11182018Headline:

Le QG de Cabral Libii occupé par les forces de l’ordre au Cameroun.

Classé troisième avec 6,28 % des suffrages à la présidentielle camerounaise du 7 octobre, Cabral Libii (38 ans), le candidat de l’Union nationale pour l’intégration vers la solidarité (universU, accuse les forces de l’ordre d’assiéger depuis deux jours son quartier-général, à Yaoundé, dans une note.

“Notre QG qui abrite par ailleurs les bureaux du Mouvement 11 Millions de Citoyens est assiégé depuis deux jours par une escouade mixte impressionnante des forces de l’ordre,” indique M. Libii, estimant qu’il est “désormais empêché de vaquer à (ses) occupations associatives et politiques quotidiennes dans son lieu de travail.”

Une dizaine de policiers et gendarmes étaient stationnés aux alentours du QG situé au quartier Nkoldongo, où une conférence était prévue, après une première interdiction, a constaté un journaliste.

Vers 16h30 (heure locale, GMT+1), des journalistes et quelques militants patientaient au bas de l’immeuble abritant le QG, où les entrées étaient filtrées par les forces de l’ordre.

Mercredi, le sous-préfet de Yaoundé 4, Georges Bassilekin, a interdit la conférence projetée par le candidat du parti Univers, à son QG évoquant la nécessité de préserver l’ordre public.”
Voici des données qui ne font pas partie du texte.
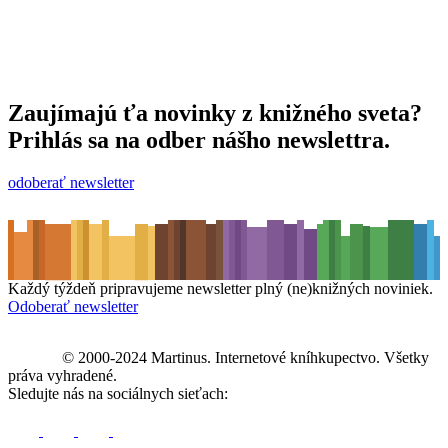
Zaujímajú ťa novinky z knižného sveta?
Prihlás sa na odber nášho newslettra.
odoberať newsletter
Každý týždeň pripravujeme newsletter plný (ne)knižných noviniek.
Odoberať newsletter
© 2000-2024 Martinus. Internetové kníhkupectvo. Všetky
práva vyhradené.
Sledujte nás na sociálnych sieťach: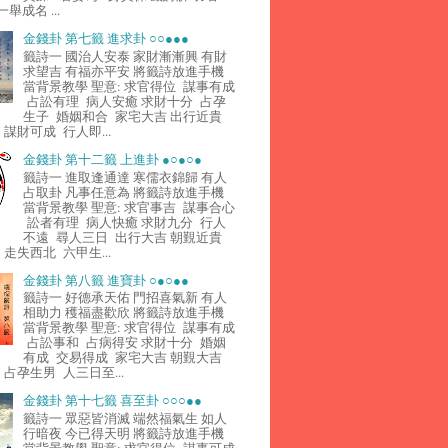
舉成名 ...
金錢卦 第七籤 進求卦 ○○●●●
籤詩一 國治人安泰 家財漸漸興 有財
求望吉 有福亦平安 將籤詩放進手機
當背景教學 聖意: 求官得位 謀事有成
占訟有理 病人安癒 求財十分 占孕
生子 婚姻和合 家宅大吉 出行近貴
謀財可成 行人即...
金錢卦 第十二籤 上進卦 ●○●○●
籤詩一 進取逢通達 寒儒衣錦歸 有人
占取卦 凡事任意為 將籤詩放進手機
當背景教學 聖意: 求官事吉 謀事合心
訟者有理 病人快癒 求財九分 行人
不遠 尋人三日 出行大吉 朝覲近貴
走失西北 六甲生...
金錢卦 第八籤 進寶卦 ○●○●●
籤詩一 好德承天佑 門招喜氣新 有人
相助力 穫福盡歡欣 將籤詩放進手機
當背景教學 聖意: 求官得位 謀事有成
占訟事和 占病得安 求財十分 婚姻
有成 交易得成 家宅大吉 朝覲大吉
占孕生男 人三日至...
金錢卦 第十七籤 喜至卦 ○○○●●
籤詩一 眾惡皆消滅 端然福氣生 如人
行暗夜 今已得天明 將籤詩放進手機
當背景教學 聖意: 求官得位 謀事可成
“La police a débarqué au QG” au quartier Nkoldongo vidé la salle”, a déclaré le responsable adjoint de la cellule communication, David Mvondo, à un journaliste de Afrique sur7, soutenant “n’avoir reçu aucun notification d’interdiction.
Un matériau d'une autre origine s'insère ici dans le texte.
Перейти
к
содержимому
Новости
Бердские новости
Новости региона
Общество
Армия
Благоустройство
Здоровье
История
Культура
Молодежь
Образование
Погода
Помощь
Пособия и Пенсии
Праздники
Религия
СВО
Le président Paul Biya, 85 ans dont 35 au pouvoir, a été réélu lundi pour un septième mandat à la tête du Cameroun avec 71,28 % des suffrages, alors que l’opposant Maurice Kamto, qui arrive deuxième avec 14,23 % des voix, évoque de “faux” chiffres officiels et revendique la victoire.

Depuis la veille de la proclamation des résultats lundi, les rues et grands carrefours de Yaoundé et de Douala étaient quadrillés par des éléments des forces de l’ordre et de l’armée, pour prévenir d’éventuels mouvements de protestation.

Selon Libii, “nous sommes toujours en période électorale”, signifiant avoir “le droit” de s’”exprimer ” dans son QG, parce que “le président élu n’a pas encore prêté serment.”

Le plus jeune candidat au scrutin du 7 octobre, Libii promet de “tirer les conséquences de la provocation” si son QG “est encore inexplicablement assiégé (vendredi) par la police et la gendarmerie et invite les citoyens à se tenir “prêts.”